#### Recorded data
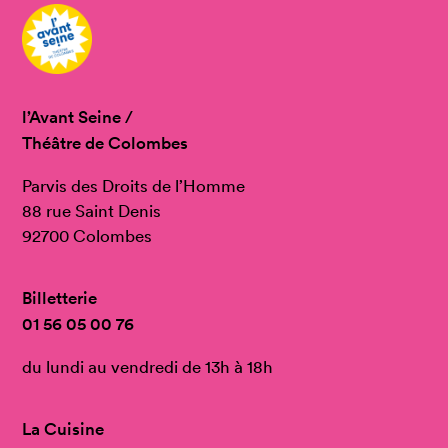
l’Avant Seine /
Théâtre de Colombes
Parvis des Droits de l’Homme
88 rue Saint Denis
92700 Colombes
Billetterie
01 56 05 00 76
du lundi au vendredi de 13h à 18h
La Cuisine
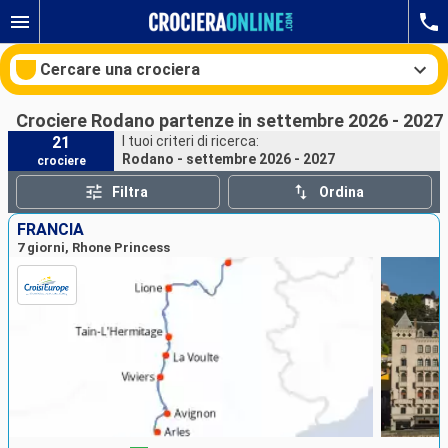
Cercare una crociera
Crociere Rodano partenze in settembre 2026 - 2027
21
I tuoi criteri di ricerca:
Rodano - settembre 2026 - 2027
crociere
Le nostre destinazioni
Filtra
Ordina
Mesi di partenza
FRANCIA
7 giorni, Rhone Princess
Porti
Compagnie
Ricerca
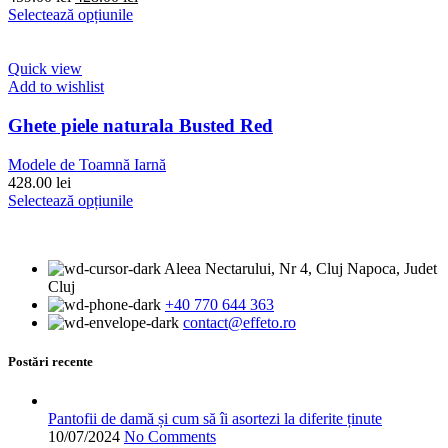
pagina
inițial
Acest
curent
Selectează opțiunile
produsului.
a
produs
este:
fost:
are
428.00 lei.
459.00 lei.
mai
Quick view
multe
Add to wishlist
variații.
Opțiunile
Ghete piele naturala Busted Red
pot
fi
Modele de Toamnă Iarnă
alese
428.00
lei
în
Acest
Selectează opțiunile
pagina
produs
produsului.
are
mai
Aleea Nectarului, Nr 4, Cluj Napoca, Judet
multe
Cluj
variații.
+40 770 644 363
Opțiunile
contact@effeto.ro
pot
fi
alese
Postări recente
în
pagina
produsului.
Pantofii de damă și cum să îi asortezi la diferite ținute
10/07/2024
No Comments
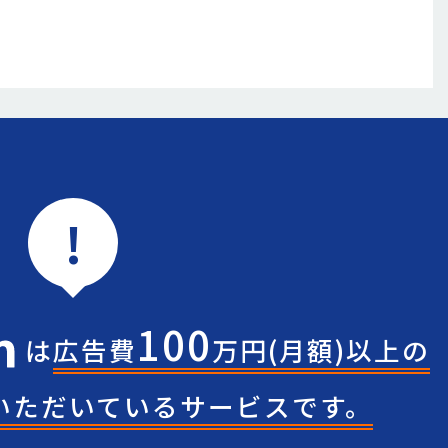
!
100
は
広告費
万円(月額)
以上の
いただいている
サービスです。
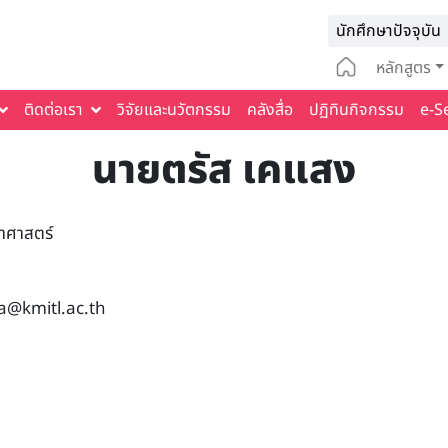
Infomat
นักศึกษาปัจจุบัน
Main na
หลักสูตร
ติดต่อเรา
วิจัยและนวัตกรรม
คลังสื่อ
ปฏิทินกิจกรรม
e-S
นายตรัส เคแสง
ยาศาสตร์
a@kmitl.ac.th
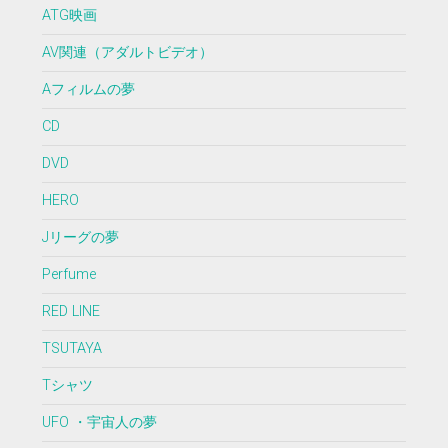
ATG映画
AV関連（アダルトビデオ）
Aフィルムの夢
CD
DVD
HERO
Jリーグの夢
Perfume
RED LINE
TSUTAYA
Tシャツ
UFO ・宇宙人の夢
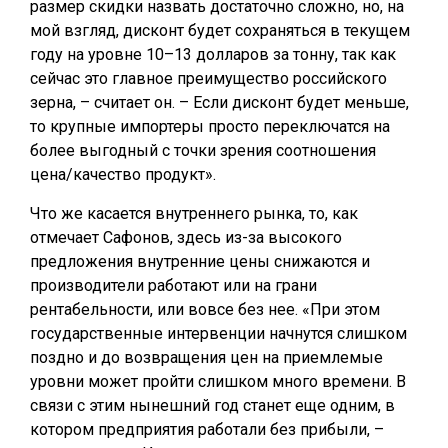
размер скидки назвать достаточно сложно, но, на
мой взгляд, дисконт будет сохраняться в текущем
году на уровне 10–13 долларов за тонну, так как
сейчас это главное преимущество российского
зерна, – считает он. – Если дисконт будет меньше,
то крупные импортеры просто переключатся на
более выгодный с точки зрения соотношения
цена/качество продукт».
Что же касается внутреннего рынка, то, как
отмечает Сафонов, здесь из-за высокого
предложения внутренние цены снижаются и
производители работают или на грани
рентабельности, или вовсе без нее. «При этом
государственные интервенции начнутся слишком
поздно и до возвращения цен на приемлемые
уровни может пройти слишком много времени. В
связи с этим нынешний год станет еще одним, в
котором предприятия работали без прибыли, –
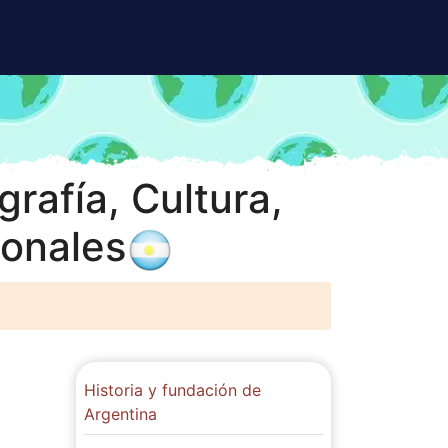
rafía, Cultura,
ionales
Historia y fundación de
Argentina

#### About this exercise
Write out the text read from all of the records above as a JSON list of strings, with one string per line. Skip blank lines and leave the pictures out.

#### Response to the task
[
  "l’Avant Seine /",
  "Théâtre de Colombes",
  "Parvis des Droits de l’Homme",
  "88 rue Saint Denis",
  "92700 Colombes",
  "Billetterie",
  "01 56 05 00 76",
  "du lundi au vendredi de 13h à 18h",
  "La Cuisine",
  "Cercare una crociera",
  "Crociere Rodano partenze in settembre 2026 - 2027",
  "21",
  "I tuoi criteri di ricerca:",
  "Rodano - settembre 2026 - 2027",
  "crociere",
  "Le nostre destinazioni",
  "Filtra",
  "Ordina",
  "Mesi di partenza",
  "FRANCIA",
  "7 giorni, Rhone Princess",
  "Porti",
  "Compagnie",
  "Ricerca",
  "pagina",
  "inițial",
  "Acest",
  "curent",
  "Selectează opțiunile",
  "produsului.",
  "a",
  "produs",
  "este:",
  "fost:",
  "are",
  "428.00 lei.",
  "459.00 lei.",
  "mai",
  "Quick view",
  "multe",
  "Add to wishlist",
  "variații.",
  "Opțiunile",
  "Ghete piele naturala Busted Red",
  "pot",
  "fi",
  "Modele de Toamnă Iarnă",
  "alese",
  "428.00",
  "lei",
  "în",
  "Acest",
  "Selectează opțiunile",
  "pagina",
  "produs",
  "produsului.",
  "are",
  "mai",
  "Aleea Nectarului, Nr 4, Cluj Napoca, Judet",
  "multe",
  "Cluj",
  "variații.",
  "+40 770 644 363",
  "Opțiunile",
  "contact@effeto.ro",
  "pot",
  "fi",
  "alese",
  "Postări recente",
  "în",
  "pagina",
  "produsului.",
  "Pantofii de damă și cum să îi asortezi la diferite ținute",
  "10/07/2024",
  "No Comments",
  "!",
  "100",
  "は",
  "広告費",
  "万円(月額)",
  "以上の",
  "いただいている",
  "サービスです。",
  "Infomat",
  "นักศึกษาปัจจุบัน",
  "Main na",
  "หลักสูตร",
  "ติดต่อเรา",
  "วิจัยและนวัตกรรม",
  "คลังสื่อ",
  "ปฏิทินกิจกรรม",
  "e-S",
  "นายตรัส เคแสง",
  "ยาศาสตร์",
  "a@kmitl.ac.th",
  "ATG映画",
  "AV関連（アダルトビデオ）",
  "Aフィルムの夢",
  "CD",
  "DVD",
  "HERO",
  "Jリーグの夢",
  "Perfume",
  "RED LINE",
  "TSUTAYA",
  "Tシャツ",
  "UFO ・宇宙人の夢",
  "размер скидки назвать достаточно сложно, но, на",
  "мой взгляд, дисконт будет сохраняться в текущем",
  "году на уровне 10–13 долларов за тонну, так как",
  "сейчас это главное преимущество российского",
  "зерна, – считает он. – Если дисконт будет меньше,",
  "то крупные импортеры просто переключатся на",
  "более выгодный с точки зрения соотношения",
  "цена/качество продукт».",
  "Что же касается внутреннего рынка, то, как",
  "отмечает Сафонов, здесь из-за высокого",
  "предложения внутренние цены снижаются и",
  "производители работают или на грани",
  "рентабельности, или вовсе без нее. «При этом",
  "государственные интервенции начнутся слишком",
  "поздно и до возвращения цен на приемлемые",
  "уровни может пройти слишком много времени. В",
  "связи с этим нынешний год станет еще одним, в",
  "котором предприятия работали без прибыли, –",
  "rafía, Cultura,",
  "ionales",
  "Historia y fundación de",
  "Argentina"
]